Прибыв в Юрятин, Комаровский восхваляет там будущее Сибири:
— Сибирь, эта поистине Новая Америка, как ее называют, таит в себе богатейшие возможности. Это колыбель великого русского будущего, залог нашей демократизации, процветания, политического оздоровления.
(3, 417)
Конечно, эта тирада имеет в виду, в первую очередь, стихи Блока о Сибири: «Уголь стонет, и соль забелелась, И железная воет руда… То над степью пустой загорелась Мне Америки новой звезда!»[171] Но равным образом она отправляет нас и к утопии Бэкона как к претексту Блока. Старая Атлантида, по Бэкону, это — Америка, стертая с лица земли потопом, чьей изначальной цивилизации наследует вторая Америка, Новая Атлантида.
2.3.
Мы вернемся к Бэкону чуть позднее, а пока суммируем сказанное о Юрятине и Барыкине.
Юрий Живаго двойственен. По дороге в Варыкино он обрушивается в споре с Самдевятовым на марксизм, порицая эту философию как утопическую:
Я не знаю течения, более обособившегося в себе и далекого от фактов, чем марксизм.
(3, 257)
С другой стороны, Живаго не исключается Пастернаком из общего утопизма эпохи не только в главах о Февральской революции, но и тогда, когда речь в романе заходит о большевистском периоде. Пастернаковский герой, бегущий из революционной Москвы на Урал, не может на деле занять позицию вне утопического мира — его тяга к земле заимствована у Мора, выбранные им места новой жизни воссоздают утопические модели Кампанеллы и Бэкона.
Пастернак всячески компрометирует утопизм. Если на Западном фронте его следствием было убийство ни в чем не повинного Гинца, то пребывание Живаго на Урале и в Зауралье завершается деградацией героя. Бывший дворник семейства Громеко, Маркел, пеняет Юрию, объявившемуся вновь в Москве, за то, что он не был верен своему месту, предпочел насиженной жизни поиск другого пространства обитания (т. е., в конечном счете, критикует своего будущего зятя за выбор им ложного топоса, за y-топизм):
А нешто я тебе повинен, что ты не выдался. Не надо было в Сибирь драть, дом в опасный час бросать. Сами виноваты. Вот мы всю эту голодуху, всю эту блокату белую высидели, не пошатнулись, и целы.
(3, 471)
Маркел — философ, как и остальные персонажи романа, он цитирует ни много ни мало — «Мысли» Паскаля, который выводил все людские несчастья из того, что мы не можем усидеть дома:
Quand je m'y suis mis quelquefois à considérer les diverses agitations des hommes et les périls et les peines où ils s'exposent, dans la cour, dans la guerre, d'où naissent tant de querelles, de passions, d′entreprises hardies et souvent mauvaises, etc., j'ai découvert que tout le malheur des hommes vienl d′une seule chose, qui est de ne savoir pas demeurer en repos, dans une chambre[172].

◆ **Исходные данные**:
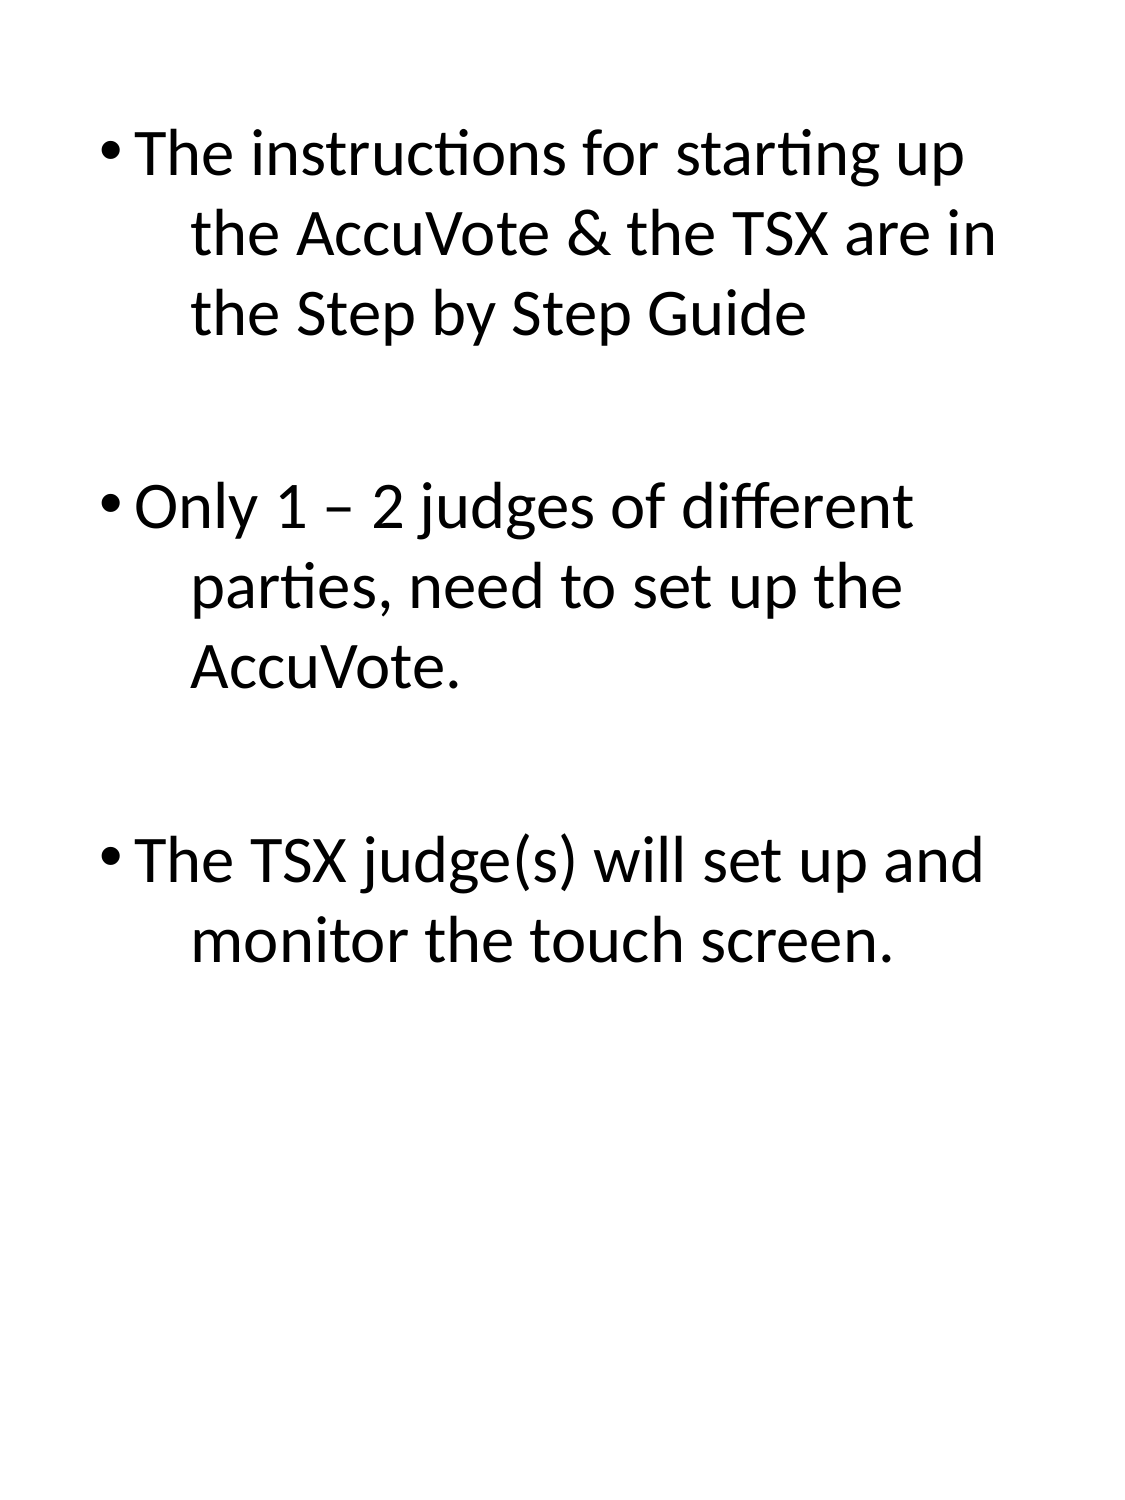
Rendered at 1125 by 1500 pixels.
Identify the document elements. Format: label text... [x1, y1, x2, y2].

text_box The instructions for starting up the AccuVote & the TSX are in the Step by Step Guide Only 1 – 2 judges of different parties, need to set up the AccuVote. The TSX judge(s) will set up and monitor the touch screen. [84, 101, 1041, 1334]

◆ **Условие задачи**: Из чего, согласно приведённому отрывку, Паскаль выводил все людские несчастья?

◆ **Ответ ниже**: Из того, что люди не могут усидеть дома.